Emre Erdal, “Kendi Aldatma Sanatı” başlıklı makaleyi, kurumumuzun iradesini yâdsıma ve sanal ilan etme kaygısıyla yazdığı aşikârdır. Ancak okuyucunun anlaması için ilgili bölüme kadar yapmış olduğu laf salatasına tahammül etmesi gerekir. “Kendini Aldatmanın Sol Versiyonu” bölümünde kurumumuzu sanal olarak nitelemek adına deyim yerindeyse boşlukları doldurmak dışında bir şey yapmıyor. Makalenin hangi dert ya da tasayla yazıldığını ve hangi mesajı verdiğini anlayana aşk olsun! Peki, yazar neden bu boşluk doldurma oyununu oynuyor? Bunu yaparken neyi ya da daha doğrusu hangi hakikatleri gözlerden ve düşünceden ırak tutmaya çalışıyor? Dikkat edilirse yazar, SMF sürecinde açığa çıkan olgulara hiç değinmiyor ve irademizi tartışma konusu hâline getirerek aslında işlenen suçları örtbas etmeye ve gündemi değiştirerek tartışmanın yönünü değiştirme gayretine girişiyor. Bu durumlara değinemiyor, çünkü açığa çıkan bütün bu olguların doğru olduğunun farkındadır. Zaten örgütü ve önderliği açığa çıkan olguları ve hakikatleri gizleme telaşıyla hareket edip aynı yöntemi benimsememiş miydi? Bunu anımsatmakta yarar var, zira Gazete Patika’da benzer yöntemle yazılmış birçok makale bulunuyor.
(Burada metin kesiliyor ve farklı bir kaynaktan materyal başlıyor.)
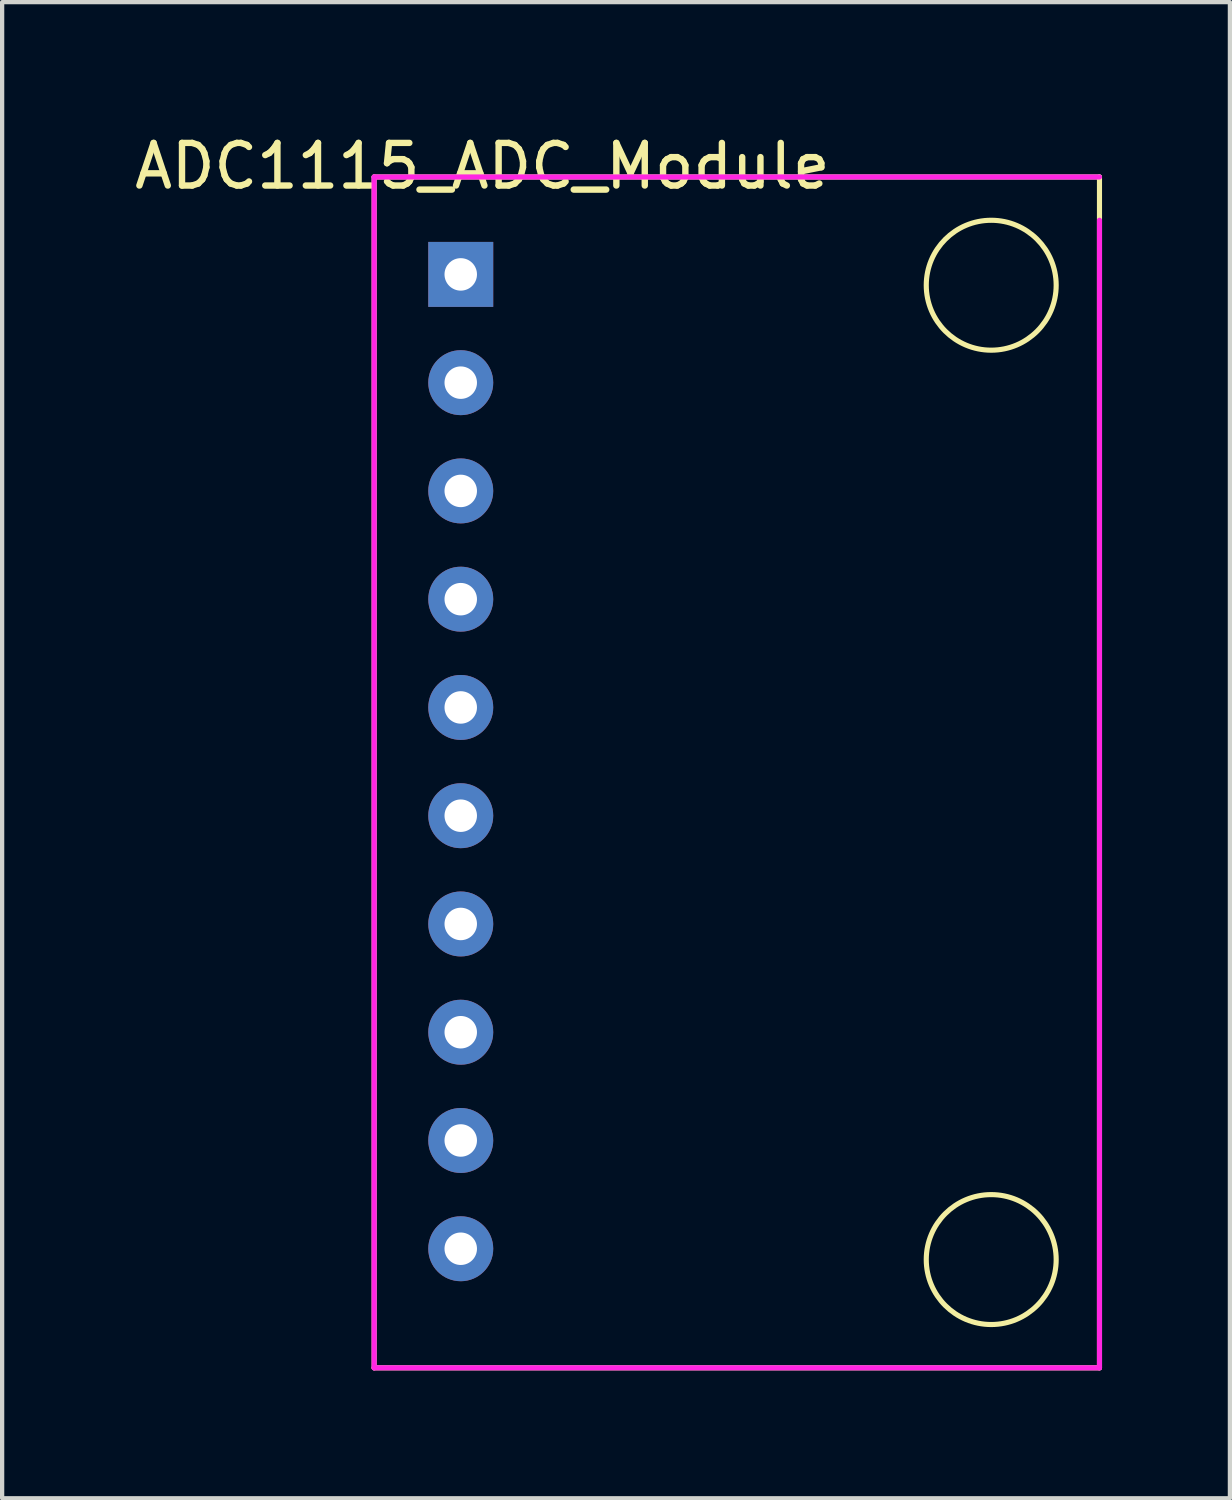
<source format=kicad_pcb>
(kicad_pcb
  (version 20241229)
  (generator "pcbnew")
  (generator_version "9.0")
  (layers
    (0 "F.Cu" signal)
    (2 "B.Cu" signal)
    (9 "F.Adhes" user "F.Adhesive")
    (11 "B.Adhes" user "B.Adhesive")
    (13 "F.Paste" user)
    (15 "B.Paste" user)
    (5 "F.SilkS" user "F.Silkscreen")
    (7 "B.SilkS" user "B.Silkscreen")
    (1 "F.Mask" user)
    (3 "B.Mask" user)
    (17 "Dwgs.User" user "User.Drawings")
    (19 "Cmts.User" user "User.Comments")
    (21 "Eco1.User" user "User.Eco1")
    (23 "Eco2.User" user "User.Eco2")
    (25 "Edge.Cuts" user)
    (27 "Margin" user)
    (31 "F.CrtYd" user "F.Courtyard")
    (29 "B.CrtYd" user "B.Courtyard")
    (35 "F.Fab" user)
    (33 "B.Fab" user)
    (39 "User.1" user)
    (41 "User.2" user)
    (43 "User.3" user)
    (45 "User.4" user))
  (footprint "ADC1115_ADC_Module"
    (layer "F.Cu")
    (at 7.76 3.388)
    (property "Reference" "ADC1115_ADC_Module" (at 0.508 -2.54 0) (layer "F.SilkS") (effects (font (size 1 1) (thickness 0.15))))
    (attr through_hole)
    (fp_line (start -2.032 -2.286) (end 14.986 -2.286) (stroke (width 0.12) (type solid)) (layer "F.SilkS"))
    (fp_line (start -2.032 25.654) (end -2.032 -2.286) (stroke (width 0.12) (type solid)) (layer "F.SilkS"))
    (fp_line (start 14.986 -2.286) (end 14.986 25.654) (stroke (width 0.12) (type solid)) (layer "F.SilkS"))
    (fp_line (start 14.986 25.654) (end -2.032 25.654) (stroke (width 0.12) (type solid)) (layer "F.SilkS"))
    (fp_circle (center 12.446 0.254) (end 12.446 -1.27) (stroke (width 0.12) (type solid)) (fill no) (layer "F.SilkS"))
    (fp_circle (center 12.446 23.114) (end 12.446 21.59) (stroke (width 0.12) (type solid)) (fill no) (layer "F.SilkS"))
    (fp_line (start -2.032 -2.286) (end 14.986 -2.286) (stroke (width 0.12) (type solid)) (layer "F.CrtYd"))
    (fp_line (start -2.032 25.654) (end -2.032 -2.286) (stroke (width 0.12) (type solid)) (layer "F.CrtYd"))
    (fp_line (start 14.986 -1.27) (end 14.986 25.654) (stroke (width 0.12) (type solid)) (layer "F.CrtYd"))
    (fp_line (start 14.986 25.654) (end -2.032 25.654) (stroke (width 0.12) (type solid)) (layer "F.CrtYd"))
    (pad "1" thru_hole rect (at 0 0) (size 1.524 1.524) (drill 0.762) (layers "*.Cu" "*.Mask"))
    (pad "2" thru_hole circle (at 0 2.54) (size 1.524 1.524) (drill 0.762) (layers "*.Cu" "*.Mask"))
    (pad "3" thru_hole circle (at 0 5.08) (size 1.524 1.524) (drill 0.762) (layers "*.Cu" "*.Mask"))
    (pad "4" thru_hole circle (at 0 7.62) (size 1.524 1.524) (drill 0.762) (layers "*.Cu" "*.Mask"))
    (pad "5" thru_hole circle (at 0 10.16) (size 1.524 1.524) (drill 0.762) (layers "*.Cu" "*.Mask"))
    (pad "6" thru_hole circle (at 0 12.7) (size 1.524 1.524) (drill 0.762) (layers "*.Cu" "*.Mask"))
    (pad "7" thru_hole circle (at 0 15.24) (size 1.524 1.524) (drill 0.762) (layers "*.Cu" "*.Mask"))
    (pad "8" thru_hole circle (at 0 17.78) (size 1.524 1.524) (drill 0.762) (layers "*.Cu" "*.Mask"))
    (pad "9" thru_hole circle (at 0 20.32) (size 1.524 1.524) (drill 0.762) (layers "*.Cu" "*.Mask"))
    (pad "10" thru_hole circle (at 0 22.86) (size 1.524 1.524) (drill 0.762) (layers "*.Cu" "*.Mask")))
  (gr_rect
    (start -3 -3)
    (end 25.806 32.102)
    (stroke (width 0.1) (type default))
    (fill no)
    (layer "Edge.Cuts")))
</source>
Bu süreçte yaşananlara ilişkinin kurumumuz yapmış olduğu açıklamalarda sürecin devrimci kurumların hakemliğinde, raporlar ışığında tartışılmasını önermiş ve devrimci kurumların vereceği kararın sonucu ne olursa olsun koşulsuz bu kararlara uyacağını açıkça ilan etmişti. Mademki Emre Erdal bu meselede kurumunu pirüpak ve günahsız olarak görüyor, bu olguların gerçek olmadığını ispat etmekle mükelleftir. Zira bizler olguları devrimci ilke ve yöntem ışığında açık bir biçimde tartışmaktan asla geri durma niyetinde değiliz. Bu süreç içerinde yapmış olduğumuz bir hata ya da işlemiş olduğumuz bir suç varsa eğer bunun sonuçlarından kaçmayı da asla düşünüyor değiliz. Yok, eğer “mış” gibi yaparak entelektüel “dil oyunları”yla suç ortaklığı sistemini meşrulaştırma gayretinden vazgeçmeyecekse maskesini düşürmekten asla geri durmayacağımızı bilmesi gerekir. Olguları es geçmeleri bir yana öznesi dahi belli olmayan yazılarla kurumumuz ve yoldaşlarımız hakkında algı yaratarak kendi suçlarını gizleme telaşında olanların tavırları orta yerde duruyorken kendilerinin günahsız ve pirüpak olduklarını, bizlerinse suçlu ve günahkârlar olduğumuzu olgularla ortaya koyabilecek durumda iseler, bunları hiç zaman kaybetmeden ortaya koymalıdırlar. “Ben bir şey yoktur diyorsam yoktur” anlayışıyla hareket edeceklerse eğer o zaman devrimci materyalist teoriyi “mış” gibi yaparak savunmaları nasıl söz konusu olabilir? Gizli özne kullanarak, laf salatası ve hamaset siyaseti yaparak bu gerçekleri çarpıtmalarına seyirci kalmamızı kimse bekleyemez. Emre Erdal’dan da beklentimiz yapmış olduğu “dil filozofluğu”nu bir kenara bırakarak olgularla ve nesnel gerçekle ilgilenmesidir. Bütün bunlara rağmen konumlanmış olduğu dinsel dünyanın büyülü penceresinde yeryüzüne ayetler yollama hevesindeyse şayet bu kendisinin tercihidir. Ancak bizlerin de kendisinden devrimci materyalist teoriyi benimsiyormuş gibi davranmasından vazgeçip bütünleştiği metafizik yöntemi tutarlı bir biçimde savunmasını haklı olarak beklememizi hiç kimse yadırgamamalıdır.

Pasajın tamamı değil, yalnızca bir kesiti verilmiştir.